Prof. Dexi Wang
Shenyang University of Technology
1) Mainly engaged in the comprehensive treatment of water, gas and mud, comprehensive utilization of resources, and scientific research and development in the field of environmental protection engineering;
2) Intensive production of magnesite resources, equipment R&D and deep processing technology, permanent magnet motor R&D and manufacturing;
3) Committed to the research of applied technology in the energy-saving and environmental protection industry and the new material industry, as well as the research on the frontier technology of the industry and the transformation of scientific and technological achievements.
A new generation of flash vortex dynamic calcination system for light-burned magnesia
Magnesium is included in the list of 35 key minerals published by the U.S. Department of the Interior in 2018. Magnesite resource in China is one of the most abundant minerals in the world , with proven reserves of 3.5 billion tons, accounting for about 28.85% of the world's total reserves, ranking first in the world. Light-burned magnesia is the main raw material for almost all magnesia primary products and refined and deep processing-high-value utilization products, having a pivotal position in the magnesite industry. However, with the rapid development of the magnesia material industry, light burned magnesia still has the three characteristics of high pollution, high energy consumption, and high emissions caused by backward production processes and process equipment, which not only cause serious waste of resources, but also severely damage the ecological environment extremely ,restricting the healthy development of the magnesium industry severely. In the background of achieving the "double carbon" goal, A new generation of flash vortex dynamic calcination system for light-burned magnesia organically integrates jet pulse, energy system optimization, CO2 resource utilization and other technologies into the first generation of flash furnace, enhancing raw material adaptability Significantly , reduceing system energy consumption, improving product quality, andFinally achieving clean production completely.
A. Prof. MERIH PALANDÖKEN
Izmir Katip Celebi University
1）Wireless communication component/system design, active/passive microwave electronic circuit design, smart microwave sensor design, RFID system component design
RFID Technology on Smart Factory Systems
New generation industrial revolution, Industry 4.0, is mainly described to be the core of technical and technological advancements with high degree of digitilization for the industry. Digitization has the technical capability to build up a cross-industry incorporated with the cross-technology integration of processes and systems linked to one another in terms of production, services, logistics, staffing and resources planning in optimal manner. Therefore, the technological concept of digital factory is fundamentaly interrelated to the basic principles of technical support, automated optimal decisions based on huge amount of data, information transparency and complete secure networking. While the fundamental concept is based on the integration of mobile wireless equipments and networking machinery to be used in the revolutionally smart factory stations, the RFID technology is very well suited key technology in this respect. In this speech, RFID technology is explained with the technical details on the design and implementation methodology starting from the fundamental technical concepts up to the reader antenna and tag designs including system and component design solutions for the smart factory.

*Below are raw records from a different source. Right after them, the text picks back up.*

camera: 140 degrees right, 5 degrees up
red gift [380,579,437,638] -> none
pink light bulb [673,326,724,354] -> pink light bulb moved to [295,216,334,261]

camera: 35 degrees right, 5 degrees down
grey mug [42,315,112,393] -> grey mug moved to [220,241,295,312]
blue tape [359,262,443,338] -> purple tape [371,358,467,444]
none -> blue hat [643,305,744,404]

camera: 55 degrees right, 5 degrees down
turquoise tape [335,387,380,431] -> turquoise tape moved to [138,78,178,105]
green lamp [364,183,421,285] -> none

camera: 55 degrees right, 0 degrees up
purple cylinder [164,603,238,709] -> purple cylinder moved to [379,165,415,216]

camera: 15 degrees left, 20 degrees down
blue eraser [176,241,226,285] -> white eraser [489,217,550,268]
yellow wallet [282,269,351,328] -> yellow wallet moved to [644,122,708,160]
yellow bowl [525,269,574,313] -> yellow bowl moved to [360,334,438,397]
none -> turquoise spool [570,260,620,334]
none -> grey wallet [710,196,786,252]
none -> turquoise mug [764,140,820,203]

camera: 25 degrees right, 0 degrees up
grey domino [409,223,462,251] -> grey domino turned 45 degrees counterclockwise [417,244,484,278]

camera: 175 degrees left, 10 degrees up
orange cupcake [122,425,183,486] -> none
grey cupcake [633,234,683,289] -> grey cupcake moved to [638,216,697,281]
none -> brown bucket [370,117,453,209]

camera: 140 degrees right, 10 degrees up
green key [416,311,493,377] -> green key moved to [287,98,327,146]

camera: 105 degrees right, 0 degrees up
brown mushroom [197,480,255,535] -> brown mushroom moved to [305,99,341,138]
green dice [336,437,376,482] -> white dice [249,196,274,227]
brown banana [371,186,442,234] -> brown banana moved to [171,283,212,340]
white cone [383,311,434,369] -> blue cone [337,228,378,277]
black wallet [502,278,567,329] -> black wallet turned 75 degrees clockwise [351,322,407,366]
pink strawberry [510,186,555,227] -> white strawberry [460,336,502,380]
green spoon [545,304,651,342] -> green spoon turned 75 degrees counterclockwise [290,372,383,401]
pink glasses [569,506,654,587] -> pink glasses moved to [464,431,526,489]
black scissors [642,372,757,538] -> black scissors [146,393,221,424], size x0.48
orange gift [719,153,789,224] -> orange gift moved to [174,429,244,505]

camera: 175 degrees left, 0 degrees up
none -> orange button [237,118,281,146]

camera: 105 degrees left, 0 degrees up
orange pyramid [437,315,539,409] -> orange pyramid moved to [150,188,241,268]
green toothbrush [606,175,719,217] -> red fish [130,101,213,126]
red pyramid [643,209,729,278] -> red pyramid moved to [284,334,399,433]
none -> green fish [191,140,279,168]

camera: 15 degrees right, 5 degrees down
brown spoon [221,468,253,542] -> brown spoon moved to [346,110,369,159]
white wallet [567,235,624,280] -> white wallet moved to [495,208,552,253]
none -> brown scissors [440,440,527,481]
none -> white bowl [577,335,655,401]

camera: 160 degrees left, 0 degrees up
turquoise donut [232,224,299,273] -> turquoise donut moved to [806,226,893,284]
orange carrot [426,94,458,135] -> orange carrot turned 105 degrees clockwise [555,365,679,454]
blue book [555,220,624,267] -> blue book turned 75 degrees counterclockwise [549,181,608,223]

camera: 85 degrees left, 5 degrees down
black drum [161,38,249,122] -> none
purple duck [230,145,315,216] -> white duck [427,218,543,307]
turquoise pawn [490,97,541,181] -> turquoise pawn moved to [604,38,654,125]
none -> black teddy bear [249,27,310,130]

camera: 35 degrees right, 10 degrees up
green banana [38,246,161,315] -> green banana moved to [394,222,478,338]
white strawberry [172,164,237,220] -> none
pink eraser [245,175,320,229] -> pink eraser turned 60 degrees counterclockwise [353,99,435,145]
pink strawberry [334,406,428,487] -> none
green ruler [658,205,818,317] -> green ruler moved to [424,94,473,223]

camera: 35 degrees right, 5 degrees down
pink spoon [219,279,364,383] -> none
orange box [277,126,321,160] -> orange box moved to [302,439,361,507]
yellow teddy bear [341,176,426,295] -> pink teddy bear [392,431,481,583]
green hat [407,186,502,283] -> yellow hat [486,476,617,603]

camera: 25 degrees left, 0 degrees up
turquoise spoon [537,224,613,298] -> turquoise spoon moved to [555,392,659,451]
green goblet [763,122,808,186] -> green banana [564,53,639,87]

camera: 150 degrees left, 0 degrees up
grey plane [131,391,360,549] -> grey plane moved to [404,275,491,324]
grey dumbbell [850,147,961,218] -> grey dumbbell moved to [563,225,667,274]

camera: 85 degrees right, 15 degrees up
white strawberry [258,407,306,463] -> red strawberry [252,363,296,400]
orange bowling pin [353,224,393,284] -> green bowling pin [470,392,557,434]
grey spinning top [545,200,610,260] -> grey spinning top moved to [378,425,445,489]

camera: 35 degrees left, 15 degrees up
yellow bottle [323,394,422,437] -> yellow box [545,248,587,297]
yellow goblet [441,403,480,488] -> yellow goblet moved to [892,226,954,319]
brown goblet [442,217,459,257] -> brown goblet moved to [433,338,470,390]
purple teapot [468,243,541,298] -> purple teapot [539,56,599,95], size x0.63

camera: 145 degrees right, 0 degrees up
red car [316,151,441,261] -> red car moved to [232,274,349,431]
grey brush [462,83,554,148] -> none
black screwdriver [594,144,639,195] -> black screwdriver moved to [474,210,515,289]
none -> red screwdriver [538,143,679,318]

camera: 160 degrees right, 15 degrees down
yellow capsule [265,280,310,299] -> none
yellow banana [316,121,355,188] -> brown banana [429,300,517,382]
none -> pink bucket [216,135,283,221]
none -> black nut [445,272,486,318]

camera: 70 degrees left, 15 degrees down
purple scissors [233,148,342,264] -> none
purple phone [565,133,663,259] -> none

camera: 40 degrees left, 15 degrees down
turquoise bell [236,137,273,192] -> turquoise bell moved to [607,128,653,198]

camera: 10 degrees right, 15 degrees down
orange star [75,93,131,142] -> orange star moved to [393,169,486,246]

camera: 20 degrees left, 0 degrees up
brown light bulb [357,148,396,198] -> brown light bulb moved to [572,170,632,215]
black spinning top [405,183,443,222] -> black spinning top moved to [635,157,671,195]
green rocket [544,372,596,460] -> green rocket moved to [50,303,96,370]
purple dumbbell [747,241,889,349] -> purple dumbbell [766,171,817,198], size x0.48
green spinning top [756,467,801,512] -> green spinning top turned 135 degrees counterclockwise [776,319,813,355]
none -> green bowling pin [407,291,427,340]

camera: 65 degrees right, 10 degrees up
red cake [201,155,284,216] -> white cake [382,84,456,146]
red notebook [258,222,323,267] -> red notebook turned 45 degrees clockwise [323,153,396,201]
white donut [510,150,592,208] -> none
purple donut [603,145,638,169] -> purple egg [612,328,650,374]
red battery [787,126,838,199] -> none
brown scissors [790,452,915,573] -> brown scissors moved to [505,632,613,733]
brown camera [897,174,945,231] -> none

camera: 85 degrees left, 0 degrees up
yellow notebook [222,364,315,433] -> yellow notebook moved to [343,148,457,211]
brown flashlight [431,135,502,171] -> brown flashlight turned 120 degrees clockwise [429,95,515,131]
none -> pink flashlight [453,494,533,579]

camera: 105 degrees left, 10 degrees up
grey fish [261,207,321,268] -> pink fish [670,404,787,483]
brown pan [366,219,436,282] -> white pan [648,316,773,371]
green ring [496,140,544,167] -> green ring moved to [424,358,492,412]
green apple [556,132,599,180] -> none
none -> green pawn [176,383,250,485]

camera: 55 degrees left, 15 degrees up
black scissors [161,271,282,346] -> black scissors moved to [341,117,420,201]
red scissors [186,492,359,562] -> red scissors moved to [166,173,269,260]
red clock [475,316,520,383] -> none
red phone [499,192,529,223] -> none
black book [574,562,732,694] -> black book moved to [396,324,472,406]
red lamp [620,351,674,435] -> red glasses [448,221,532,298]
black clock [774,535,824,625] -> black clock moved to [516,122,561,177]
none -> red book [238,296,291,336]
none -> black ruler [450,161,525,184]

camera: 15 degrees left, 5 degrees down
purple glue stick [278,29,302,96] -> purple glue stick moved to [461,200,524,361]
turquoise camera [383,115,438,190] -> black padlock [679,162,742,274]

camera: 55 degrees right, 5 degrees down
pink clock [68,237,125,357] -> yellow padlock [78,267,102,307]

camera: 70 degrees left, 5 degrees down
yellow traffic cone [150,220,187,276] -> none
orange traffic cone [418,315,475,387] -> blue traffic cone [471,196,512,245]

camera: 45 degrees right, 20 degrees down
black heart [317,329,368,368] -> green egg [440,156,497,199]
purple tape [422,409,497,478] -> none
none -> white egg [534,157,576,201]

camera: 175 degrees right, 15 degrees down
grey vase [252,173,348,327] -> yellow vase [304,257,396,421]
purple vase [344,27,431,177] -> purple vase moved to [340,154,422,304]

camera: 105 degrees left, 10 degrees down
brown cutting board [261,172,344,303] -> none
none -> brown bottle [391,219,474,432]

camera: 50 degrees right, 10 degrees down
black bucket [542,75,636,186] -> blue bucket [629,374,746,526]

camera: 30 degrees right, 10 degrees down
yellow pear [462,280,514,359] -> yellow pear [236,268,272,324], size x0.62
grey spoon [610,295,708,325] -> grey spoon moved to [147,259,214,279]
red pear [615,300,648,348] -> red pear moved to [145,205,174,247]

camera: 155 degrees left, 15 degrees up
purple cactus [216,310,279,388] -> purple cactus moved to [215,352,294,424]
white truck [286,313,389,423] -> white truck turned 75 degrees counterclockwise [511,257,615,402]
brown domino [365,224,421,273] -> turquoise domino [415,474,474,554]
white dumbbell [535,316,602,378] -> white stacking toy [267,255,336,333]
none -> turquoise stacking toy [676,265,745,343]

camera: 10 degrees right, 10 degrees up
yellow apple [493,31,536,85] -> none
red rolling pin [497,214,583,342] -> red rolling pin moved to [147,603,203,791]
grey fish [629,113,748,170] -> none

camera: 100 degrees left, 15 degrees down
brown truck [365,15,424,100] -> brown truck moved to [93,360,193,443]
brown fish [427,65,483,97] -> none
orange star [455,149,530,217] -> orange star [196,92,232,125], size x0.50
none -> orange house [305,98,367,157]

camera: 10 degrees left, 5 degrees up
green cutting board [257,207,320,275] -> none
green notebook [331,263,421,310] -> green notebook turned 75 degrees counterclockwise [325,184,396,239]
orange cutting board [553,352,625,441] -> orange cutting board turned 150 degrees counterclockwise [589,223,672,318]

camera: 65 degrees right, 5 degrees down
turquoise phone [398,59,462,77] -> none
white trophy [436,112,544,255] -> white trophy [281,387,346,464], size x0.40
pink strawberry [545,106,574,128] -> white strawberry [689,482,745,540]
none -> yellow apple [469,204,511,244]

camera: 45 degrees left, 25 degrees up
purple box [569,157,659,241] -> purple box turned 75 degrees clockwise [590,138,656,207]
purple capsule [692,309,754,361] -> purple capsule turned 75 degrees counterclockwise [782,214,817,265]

Senior Researcher Rafal Lukasik
Bioenergy and Biorefineries Unit of LNEG
1) Bioeconomy, Biorefinery, Circular Economy, Biomass, Bioproducts, Bioenergy
Biorefinery as an example of future industrial symbiosis between bioproducts and bioenergy
The 2030 Climate and Energy Policy Framework for the period from 2020 to 2030 has set the objectives to reach a 40 % reduction in GHG emissions by 2030 compared to 1990, a binding target of at least 27 % for the share of renewable energy in 2030 and a 27% energy efficiency indicative target.
Biomass has started to grow and has increasing potential to significantly contribute to accomplish these goals in the next decades to become one of the foundations of a sustainable future. The only way to achieve it is obtain net efficiency of biomass conversion to intermediate carriers of at least 75% by 2030. Hence, the energy, material and cost-efficient technologies of biomass valorisation are strongly required as long as they are exploiting within the frame of biorefinery concept. A biorefinery is a facility that integrates biomass conversion processes and equipment to produce fuels, power, and value-added chemicals from biomass. By producing several products, by analogy to today’s petroleum refinery, a biorefinery takes advantage of the various components in biomass and their intermediates, therefore maximizing the value derived from the biomass feedstock.
This work demonstrates some examples how the use of innovative solutions can contribute to produce either biofuels or bioproducts as future of sustainable industrial symbiosis.